Networking firms buy to grow

Networking giants such as Bay and Cabletron continue to find that growth is much easier to accomplish through acquisition.

    Networking companies continue to find that growth is much easier to accomplish through acquisition.

    Moves today by billion-dollar players Bay Networks (BAY) and Cabletron Systems (CS) represent the latest evidence that the once-breakneck profit pace of the networking equipment market--buoyed by unquenchable demand and a plethora of new markets--has slowed. Furthermore, it shows that companies are recognizing the need to offer a complete product portfolio so that customers are not forced to mix-and-match technologies from several firms.

    As a result, large companies are looking to take advantage of their well-developed sales channels by adding new product wrinkles culled from acquired start-up technology.

    Behemoth Cisco Systems was the first to master this type of strategy, building a billion-dollar business for its switching gear largely via purchases.

    Cabletron can only hope for similar results with the addition of true routing hardware technology from Yago Systems. The start-up--acquired in a deal today that could total $213 million--specializes in providing traditional switching technology with added hardware that provides routing capabilities in the same box, an emerging convergence of capabilities that will represent more than a $2 billion opportunity by the year 2000, according to market researcher Dataquest.

    Now Cabletron can promote the benefits of its bread-and-butter switches along with high-performance routing features, according to industry observers.

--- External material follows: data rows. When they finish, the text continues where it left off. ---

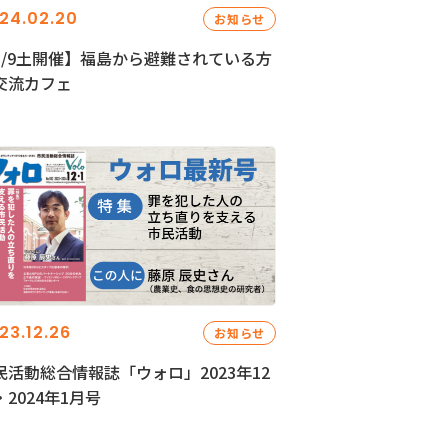
24.02.20
お知らせ
3/9土開催】福島から避難されている方
交流カフェ
23.12.26
お知らせ
民活動総合情報誌「ウォロ」2023年12
・2024年1月号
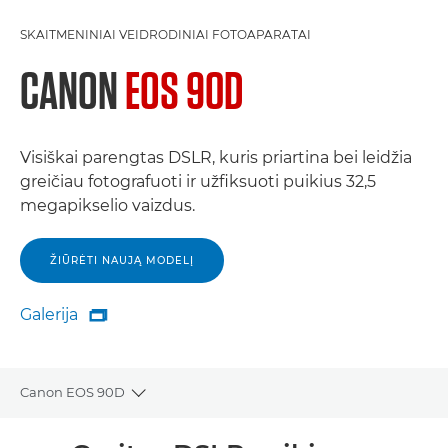
SKAITMENINIAI VEIDRODINIAI FOTOAPARATAI
CANON
EOS 90D
Visiškai parengtas DSLR, kuris priartina bei leidžia
greičiau fotografuoti ir užfiksuoti puikius 32,5
megapikselio vaizdus.
ŽIŪRĖTI NAUJĄ MODELĮ
Galerija

Galerija
Canon EOS 90D
Toggle breadcrumbs
Bendrieji duomenys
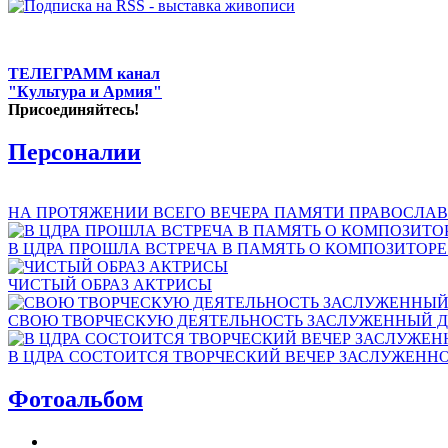
ТЕЛЕГРАММ канал
"Культура и Армия"
Присоединяйтесь!
Персоналии
НА ПРОТЯЖЕНИИ ВСЕГО ВЕЧЕРА ПАМЯТИ ПРАВОСЛАВ
В ЦДРА ПРОШЛА ВСТРЕЧА В ПАМЯТЬ О КОМПОЗИТОР
ЧИСТЫЙ ОБРАЗ АКТРИСЫ
СВОЮ ТВОРЧЕСКУЮ ДЕЯТЕЛЬНОСТЬ ЗАСЛУЖЕННЫЙ Д
В ЦДРА СОСТОИТСЯ ТВОРЧЕСКИЙ ВЕЧЕР ЗАСЛУЖЕНН
Фотоальбом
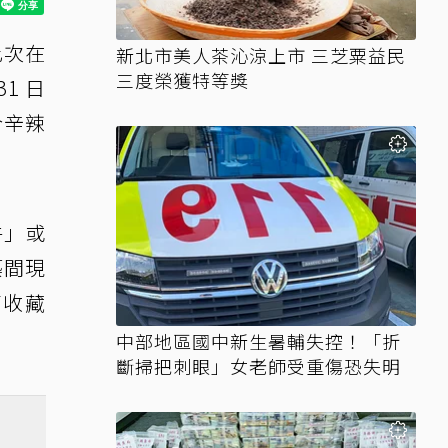
此次在
新北市美人茶沁涼上市 三芝粟益民
三度榮獲特等獎
31 日
合辛辣
牛」或
築間現
高收藏
中部地區國中新生暑輔失控！「折
斷掃把刺眼」女老師受重傷恐失明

    "They've got the base of accounts to sell into, what they needed was the technology," said Fred McClimans, chief executive of market watcher Current Analysis.

    According to the company president and chief executive Don Reed, the Yago purchase could be just the tip of the iceberg. "We have several acquisitions under consideration at this time," he said, offering further proof that, to rebound, the company will need to acquire.

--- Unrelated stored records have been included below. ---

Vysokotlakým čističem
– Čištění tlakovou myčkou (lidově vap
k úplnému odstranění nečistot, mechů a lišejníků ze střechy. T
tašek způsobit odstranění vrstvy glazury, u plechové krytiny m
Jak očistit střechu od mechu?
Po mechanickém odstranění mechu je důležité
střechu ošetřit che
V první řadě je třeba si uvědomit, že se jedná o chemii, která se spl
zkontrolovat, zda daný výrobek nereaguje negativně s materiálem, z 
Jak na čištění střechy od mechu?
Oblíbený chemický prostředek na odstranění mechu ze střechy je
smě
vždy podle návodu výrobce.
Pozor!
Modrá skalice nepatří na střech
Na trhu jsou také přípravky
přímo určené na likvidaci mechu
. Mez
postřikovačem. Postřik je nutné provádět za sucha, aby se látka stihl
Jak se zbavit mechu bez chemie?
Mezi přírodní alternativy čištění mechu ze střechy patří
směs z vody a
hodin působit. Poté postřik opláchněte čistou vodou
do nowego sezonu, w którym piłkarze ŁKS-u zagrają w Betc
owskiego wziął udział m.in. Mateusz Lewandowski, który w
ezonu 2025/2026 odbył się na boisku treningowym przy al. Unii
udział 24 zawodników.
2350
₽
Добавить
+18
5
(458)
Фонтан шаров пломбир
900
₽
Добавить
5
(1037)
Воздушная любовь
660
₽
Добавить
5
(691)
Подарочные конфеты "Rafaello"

    "Industry consolidation is not what we're seeing here," noted McClimans. "Here what we are seeing is capitalism at its best."

    Bay's $156 million acquisition of start-up New Oak Communications today offers another example. Executives from those companies said the move gives Bay an advantage in the emerging market for specialized remote access boxes for corporate customers.

    I think it opens new markets for Bay," said Jeff McCarthy, New Oak's president and chief executive.

    It also allows Bay to offer the New Oak technology to a large base of existing enterprise corporate customers as a nifty alternative to traditional remote access devices. It augments the set of remote access chassis for the telecommunications carrier market that Bay already sells.

    In both instances--Bay's and Cabletron's--executives expect profit gains to come from putting a start-ups' technology through the marketing and sales machine of a large organization. Then they cross their fingers before viewing the results.